Outdoor advertising for dairy and juice brands in Libya

Outdoor advertising for dairy and juice brands in Libya

Unusually for any market in the region, outdoor advertising for dairy and beverage products seems to outweigh that of the traditionally heaviest advertisers – carbonated soft drinks producers. While for poster and MOPI advertising this might be an issue of being in town for only a brief time, the fact that more permanent advertising fixtures – bagalah frontage, food service parasols etc. – are dominated by brands such as JUDI, AL MAZRAA, AL RAYHAN, AL MOROOGE and RAUCH, but also JUVER, DON SIMON or DELICE outdoor ads might well point to the underlying issue why carbonates consumption in Libya does lag behind that of juice products. Both domestic producers and their importing counterparts simply appear to be significantly more active in the market than our fizzy friends. I like it when things are different….

Pack it for me

This leads neatly to the next point – co-packing abroad. It has become something of a Libyan speciality, especially in the dairy sector.

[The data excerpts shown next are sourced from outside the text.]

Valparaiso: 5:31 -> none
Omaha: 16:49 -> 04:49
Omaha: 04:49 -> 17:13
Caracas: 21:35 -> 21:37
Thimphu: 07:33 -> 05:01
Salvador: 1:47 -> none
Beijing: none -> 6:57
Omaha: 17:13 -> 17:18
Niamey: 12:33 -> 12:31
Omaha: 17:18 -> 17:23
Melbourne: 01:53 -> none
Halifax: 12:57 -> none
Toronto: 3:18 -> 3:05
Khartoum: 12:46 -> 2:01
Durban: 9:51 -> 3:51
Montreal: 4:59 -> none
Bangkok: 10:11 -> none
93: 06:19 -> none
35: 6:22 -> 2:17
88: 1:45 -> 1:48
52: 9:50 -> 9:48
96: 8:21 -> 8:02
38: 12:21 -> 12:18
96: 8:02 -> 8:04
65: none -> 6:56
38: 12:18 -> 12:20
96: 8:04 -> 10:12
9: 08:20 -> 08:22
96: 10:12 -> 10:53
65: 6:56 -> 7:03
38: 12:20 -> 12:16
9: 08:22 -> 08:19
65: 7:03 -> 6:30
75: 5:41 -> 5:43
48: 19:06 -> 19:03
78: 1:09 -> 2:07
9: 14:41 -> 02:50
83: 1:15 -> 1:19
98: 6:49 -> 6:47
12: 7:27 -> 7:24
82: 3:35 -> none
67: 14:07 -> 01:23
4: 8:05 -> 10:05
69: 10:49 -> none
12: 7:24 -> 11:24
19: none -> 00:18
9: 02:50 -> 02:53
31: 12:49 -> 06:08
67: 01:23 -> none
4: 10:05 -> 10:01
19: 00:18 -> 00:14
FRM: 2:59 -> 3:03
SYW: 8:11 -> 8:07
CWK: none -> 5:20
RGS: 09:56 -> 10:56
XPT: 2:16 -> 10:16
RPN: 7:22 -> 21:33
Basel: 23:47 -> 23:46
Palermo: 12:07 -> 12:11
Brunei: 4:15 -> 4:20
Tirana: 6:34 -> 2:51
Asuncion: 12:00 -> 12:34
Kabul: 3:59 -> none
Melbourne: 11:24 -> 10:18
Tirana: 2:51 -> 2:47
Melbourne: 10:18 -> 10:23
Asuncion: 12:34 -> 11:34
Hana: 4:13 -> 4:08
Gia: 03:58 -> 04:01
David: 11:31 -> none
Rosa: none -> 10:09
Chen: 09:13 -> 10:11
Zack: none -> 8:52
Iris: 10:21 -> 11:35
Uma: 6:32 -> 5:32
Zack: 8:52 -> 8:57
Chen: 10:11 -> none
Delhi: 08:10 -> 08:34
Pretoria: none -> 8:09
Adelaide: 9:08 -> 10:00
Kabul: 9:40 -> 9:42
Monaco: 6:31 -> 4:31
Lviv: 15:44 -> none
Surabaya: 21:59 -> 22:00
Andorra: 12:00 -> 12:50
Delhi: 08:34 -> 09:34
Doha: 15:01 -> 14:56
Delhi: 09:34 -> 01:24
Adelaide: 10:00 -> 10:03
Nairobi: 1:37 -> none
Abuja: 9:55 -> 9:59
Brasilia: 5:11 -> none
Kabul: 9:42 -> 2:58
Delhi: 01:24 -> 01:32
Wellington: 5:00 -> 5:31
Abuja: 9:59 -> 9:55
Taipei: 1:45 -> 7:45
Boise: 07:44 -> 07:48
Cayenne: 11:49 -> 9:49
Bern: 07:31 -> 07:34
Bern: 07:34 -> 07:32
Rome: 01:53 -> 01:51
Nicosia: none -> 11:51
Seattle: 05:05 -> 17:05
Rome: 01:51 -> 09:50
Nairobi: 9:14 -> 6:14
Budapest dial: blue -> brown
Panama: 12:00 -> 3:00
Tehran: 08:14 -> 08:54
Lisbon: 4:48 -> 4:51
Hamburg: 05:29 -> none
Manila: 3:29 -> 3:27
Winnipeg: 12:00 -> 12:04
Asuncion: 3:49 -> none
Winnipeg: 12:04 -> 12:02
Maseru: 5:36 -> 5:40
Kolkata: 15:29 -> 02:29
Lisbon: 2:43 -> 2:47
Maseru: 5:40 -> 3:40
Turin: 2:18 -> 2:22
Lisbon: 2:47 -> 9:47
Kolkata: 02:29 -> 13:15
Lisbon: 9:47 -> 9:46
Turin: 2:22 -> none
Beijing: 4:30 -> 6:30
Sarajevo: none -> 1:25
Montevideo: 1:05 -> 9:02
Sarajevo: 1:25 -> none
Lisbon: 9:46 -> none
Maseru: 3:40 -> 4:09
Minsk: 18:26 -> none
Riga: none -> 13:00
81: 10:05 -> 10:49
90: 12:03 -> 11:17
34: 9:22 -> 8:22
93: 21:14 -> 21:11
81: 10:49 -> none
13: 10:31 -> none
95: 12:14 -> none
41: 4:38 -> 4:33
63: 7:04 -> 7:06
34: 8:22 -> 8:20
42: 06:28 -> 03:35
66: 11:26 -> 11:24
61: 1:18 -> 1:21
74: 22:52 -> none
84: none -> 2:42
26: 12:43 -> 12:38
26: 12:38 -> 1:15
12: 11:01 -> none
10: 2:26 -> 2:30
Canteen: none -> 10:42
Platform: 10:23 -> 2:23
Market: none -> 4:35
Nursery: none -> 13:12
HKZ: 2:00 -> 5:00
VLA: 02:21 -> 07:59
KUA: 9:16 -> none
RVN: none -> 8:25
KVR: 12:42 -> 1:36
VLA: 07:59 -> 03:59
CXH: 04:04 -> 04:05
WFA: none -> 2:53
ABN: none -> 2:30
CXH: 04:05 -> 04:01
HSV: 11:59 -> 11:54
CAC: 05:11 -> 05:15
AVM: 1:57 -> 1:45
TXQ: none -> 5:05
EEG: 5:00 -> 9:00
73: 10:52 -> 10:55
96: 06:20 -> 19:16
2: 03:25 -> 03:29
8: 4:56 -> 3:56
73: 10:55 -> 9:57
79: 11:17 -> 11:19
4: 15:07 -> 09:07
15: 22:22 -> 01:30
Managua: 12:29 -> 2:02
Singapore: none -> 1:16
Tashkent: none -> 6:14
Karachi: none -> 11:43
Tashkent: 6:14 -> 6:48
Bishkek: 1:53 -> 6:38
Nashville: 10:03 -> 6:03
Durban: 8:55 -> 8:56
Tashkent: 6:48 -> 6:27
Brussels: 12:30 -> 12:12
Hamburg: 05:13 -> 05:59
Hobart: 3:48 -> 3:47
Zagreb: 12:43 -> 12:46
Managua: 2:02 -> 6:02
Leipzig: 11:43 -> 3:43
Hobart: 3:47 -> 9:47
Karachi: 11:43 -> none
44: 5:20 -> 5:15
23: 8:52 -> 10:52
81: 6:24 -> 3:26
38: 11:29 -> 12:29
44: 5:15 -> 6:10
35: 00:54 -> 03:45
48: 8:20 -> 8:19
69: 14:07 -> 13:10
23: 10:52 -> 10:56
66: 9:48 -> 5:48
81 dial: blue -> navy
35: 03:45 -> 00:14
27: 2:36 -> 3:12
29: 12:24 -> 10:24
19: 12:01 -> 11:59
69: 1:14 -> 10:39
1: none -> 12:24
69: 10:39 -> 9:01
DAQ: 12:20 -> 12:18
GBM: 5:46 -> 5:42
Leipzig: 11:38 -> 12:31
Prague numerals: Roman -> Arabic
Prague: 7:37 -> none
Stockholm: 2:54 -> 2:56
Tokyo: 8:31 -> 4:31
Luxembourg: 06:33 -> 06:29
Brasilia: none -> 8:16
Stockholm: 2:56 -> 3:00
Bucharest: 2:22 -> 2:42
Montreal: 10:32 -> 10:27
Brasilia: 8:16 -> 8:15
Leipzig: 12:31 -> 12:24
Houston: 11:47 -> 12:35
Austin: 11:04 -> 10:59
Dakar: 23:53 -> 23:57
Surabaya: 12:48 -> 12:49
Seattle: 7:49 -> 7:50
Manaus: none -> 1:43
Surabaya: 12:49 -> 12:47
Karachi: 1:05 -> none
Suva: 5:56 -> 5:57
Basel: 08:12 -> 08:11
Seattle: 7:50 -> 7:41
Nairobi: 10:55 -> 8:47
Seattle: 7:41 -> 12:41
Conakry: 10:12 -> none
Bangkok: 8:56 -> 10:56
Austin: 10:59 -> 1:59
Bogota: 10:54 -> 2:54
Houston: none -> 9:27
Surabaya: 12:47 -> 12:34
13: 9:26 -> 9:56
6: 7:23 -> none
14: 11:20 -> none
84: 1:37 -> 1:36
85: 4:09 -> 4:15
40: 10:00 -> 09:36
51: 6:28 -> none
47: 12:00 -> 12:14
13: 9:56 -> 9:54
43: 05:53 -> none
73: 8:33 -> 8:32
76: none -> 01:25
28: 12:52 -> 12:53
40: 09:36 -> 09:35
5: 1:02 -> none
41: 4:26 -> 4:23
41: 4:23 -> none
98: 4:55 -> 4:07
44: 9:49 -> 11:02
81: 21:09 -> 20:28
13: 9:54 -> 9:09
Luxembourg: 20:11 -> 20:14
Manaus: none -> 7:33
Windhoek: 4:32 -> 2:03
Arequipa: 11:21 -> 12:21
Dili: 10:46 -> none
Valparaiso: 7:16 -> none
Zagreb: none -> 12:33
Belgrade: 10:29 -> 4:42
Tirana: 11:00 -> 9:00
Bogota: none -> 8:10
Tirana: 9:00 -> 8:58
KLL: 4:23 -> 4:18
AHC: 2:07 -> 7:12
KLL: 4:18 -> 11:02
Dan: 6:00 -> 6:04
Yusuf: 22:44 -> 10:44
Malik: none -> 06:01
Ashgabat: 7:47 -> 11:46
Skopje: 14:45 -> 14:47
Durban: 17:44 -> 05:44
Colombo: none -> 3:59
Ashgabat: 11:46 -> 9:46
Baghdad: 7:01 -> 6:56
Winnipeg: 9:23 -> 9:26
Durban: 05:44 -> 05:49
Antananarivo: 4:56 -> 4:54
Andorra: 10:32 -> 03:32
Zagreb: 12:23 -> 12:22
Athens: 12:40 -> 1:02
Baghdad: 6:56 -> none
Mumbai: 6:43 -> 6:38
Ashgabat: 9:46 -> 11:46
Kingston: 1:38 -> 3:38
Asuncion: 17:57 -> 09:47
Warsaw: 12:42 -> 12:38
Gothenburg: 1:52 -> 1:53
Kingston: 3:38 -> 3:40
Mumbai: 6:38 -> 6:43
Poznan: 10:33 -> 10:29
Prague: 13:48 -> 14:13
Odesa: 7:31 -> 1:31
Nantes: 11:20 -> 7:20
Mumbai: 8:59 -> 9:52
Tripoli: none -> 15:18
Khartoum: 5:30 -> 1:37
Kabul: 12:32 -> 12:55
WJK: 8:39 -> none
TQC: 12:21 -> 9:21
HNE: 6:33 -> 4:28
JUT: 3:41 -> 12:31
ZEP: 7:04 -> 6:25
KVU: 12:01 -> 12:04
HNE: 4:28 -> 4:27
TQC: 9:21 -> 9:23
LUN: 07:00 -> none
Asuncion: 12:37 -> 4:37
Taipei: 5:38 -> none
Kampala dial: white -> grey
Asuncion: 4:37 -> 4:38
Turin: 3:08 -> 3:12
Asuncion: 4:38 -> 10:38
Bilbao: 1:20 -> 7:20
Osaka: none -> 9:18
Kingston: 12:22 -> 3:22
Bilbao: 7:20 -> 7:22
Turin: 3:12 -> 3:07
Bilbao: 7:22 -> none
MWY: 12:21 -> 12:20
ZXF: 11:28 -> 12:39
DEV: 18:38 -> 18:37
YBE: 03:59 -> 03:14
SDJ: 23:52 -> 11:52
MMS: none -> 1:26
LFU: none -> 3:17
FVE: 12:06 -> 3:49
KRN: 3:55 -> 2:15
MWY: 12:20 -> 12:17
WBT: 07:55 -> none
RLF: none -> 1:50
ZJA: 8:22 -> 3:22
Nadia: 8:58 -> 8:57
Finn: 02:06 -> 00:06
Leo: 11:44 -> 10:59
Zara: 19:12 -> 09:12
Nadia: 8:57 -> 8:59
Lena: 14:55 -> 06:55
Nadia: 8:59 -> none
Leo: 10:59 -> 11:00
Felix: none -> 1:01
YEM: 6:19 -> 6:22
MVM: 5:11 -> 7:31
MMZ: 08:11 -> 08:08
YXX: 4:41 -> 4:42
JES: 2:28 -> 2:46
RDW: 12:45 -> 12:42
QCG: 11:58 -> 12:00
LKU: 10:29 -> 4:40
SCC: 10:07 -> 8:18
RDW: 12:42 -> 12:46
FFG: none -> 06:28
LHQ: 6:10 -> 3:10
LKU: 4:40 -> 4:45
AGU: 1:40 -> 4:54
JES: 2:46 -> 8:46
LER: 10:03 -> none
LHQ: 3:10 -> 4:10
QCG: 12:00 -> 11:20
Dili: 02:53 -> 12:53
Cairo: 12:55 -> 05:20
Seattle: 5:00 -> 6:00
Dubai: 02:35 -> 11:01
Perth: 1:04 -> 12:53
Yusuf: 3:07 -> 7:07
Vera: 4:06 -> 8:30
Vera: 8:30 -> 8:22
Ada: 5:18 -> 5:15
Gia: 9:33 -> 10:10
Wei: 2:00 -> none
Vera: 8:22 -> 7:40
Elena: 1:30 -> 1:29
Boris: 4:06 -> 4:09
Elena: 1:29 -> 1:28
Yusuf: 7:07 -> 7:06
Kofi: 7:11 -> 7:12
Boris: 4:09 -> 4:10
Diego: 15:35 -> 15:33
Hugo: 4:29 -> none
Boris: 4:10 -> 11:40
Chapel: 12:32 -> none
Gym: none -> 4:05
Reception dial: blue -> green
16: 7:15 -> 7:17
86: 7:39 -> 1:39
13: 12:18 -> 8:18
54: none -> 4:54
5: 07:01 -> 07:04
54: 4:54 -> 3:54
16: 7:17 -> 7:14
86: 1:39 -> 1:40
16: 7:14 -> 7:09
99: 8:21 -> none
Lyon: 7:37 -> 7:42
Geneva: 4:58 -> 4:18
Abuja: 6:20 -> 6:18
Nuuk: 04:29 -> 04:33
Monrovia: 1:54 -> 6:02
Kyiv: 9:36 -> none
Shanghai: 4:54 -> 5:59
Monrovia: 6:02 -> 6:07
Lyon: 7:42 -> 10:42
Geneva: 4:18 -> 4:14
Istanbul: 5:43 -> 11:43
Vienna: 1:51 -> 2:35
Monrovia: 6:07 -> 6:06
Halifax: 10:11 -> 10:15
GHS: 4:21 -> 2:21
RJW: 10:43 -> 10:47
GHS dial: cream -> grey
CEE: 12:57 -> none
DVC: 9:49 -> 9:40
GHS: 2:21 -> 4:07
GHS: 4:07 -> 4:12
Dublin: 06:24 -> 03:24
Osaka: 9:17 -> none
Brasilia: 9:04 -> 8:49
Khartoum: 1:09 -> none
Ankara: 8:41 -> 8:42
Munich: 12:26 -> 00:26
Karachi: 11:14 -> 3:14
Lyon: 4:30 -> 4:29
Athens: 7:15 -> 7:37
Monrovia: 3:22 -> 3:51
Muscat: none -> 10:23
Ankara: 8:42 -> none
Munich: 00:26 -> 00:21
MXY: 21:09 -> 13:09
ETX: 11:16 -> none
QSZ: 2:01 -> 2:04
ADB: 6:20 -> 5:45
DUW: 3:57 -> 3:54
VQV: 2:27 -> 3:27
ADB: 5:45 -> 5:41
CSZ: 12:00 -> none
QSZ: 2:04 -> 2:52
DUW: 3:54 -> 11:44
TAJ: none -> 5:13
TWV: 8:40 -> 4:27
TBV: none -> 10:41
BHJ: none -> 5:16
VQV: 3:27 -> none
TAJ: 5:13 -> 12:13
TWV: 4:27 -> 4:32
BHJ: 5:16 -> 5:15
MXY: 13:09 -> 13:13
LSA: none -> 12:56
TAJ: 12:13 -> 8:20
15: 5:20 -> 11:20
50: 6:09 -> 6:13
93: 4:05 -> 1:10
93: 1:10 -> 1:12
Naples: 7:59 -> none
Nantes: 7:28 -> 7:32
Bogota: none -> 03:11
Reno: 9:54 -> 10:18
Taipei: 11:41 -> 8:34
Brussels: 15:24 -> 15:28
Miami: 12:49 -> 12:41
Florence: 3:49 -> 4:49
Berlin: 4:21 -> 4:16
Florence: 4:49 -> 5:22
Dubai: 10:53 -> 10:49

It is not enough that foreign brands are found everywhere in the country – additional imported brands are actually created by domestic brand owners who have products filled for them elsewhere. A common practice in concentrated milk for some time, this has now spilt over into other product areas as well such as UHT milk, with particularly Germany the favoured source at present (perhaps the results of a joyful visit to Anuga, one asks oneself?). Business for the Germans must be booming – even brands that are not co-packed brands, often from the more obscure German dairies, have started to have dedicated export packaging designs. With a typical print run for an aseptic carton design in Arabic not for the faint-hearted,

Co-packed, imported UHT white milk brands in Libya

Co-packed, imported UHT white milk brands in Libya

and the brands to my knowledge not available elsewhere in the Arab world, what other explanation for their presence can there be? And it does get even more interesting – even a company who does have its own filling equipment, Al Aseel/Al Mazraa, has elected to end, or at least suspend, its own domestic recombining, replacing their own output with German co-packed fresh milk instead, to supplement its own domestic filling of juice products. Will it last….?

Lift the travel ban!

I lost count of the beverage and dairy producers who complained that the continuing travel ban by mainly European companies has a big impact on their existing processing and packaging capabilities, let alone on any diversification or capacity increases. Several intended factory extensions or greenfield investments have laid dormant since the revolution, for the simple fact that no qualified engineers can be found to install them. It is disheartening to see factory floors with extensive pieces of kit still in their original crates, waiting to be unpacked, installed and put to good use. One can only imagine the dead capital that had been bundled up since before the 2011 revolution. I am hoping that this issue can be resolved soon – experience tells me that the more domestic producers there are, the less mess can wild mixed-consignment imports make simply by squeezing them out of the market. So there is me hoping…..

An interesting market, but a market that still feels a little bit like Wild West territory. So change is most probably afoot – and I do hope that your own companies will soon remove your own travel bans, so you can go and make up your minds yourselves on what can be done in what still is very much a virgin market.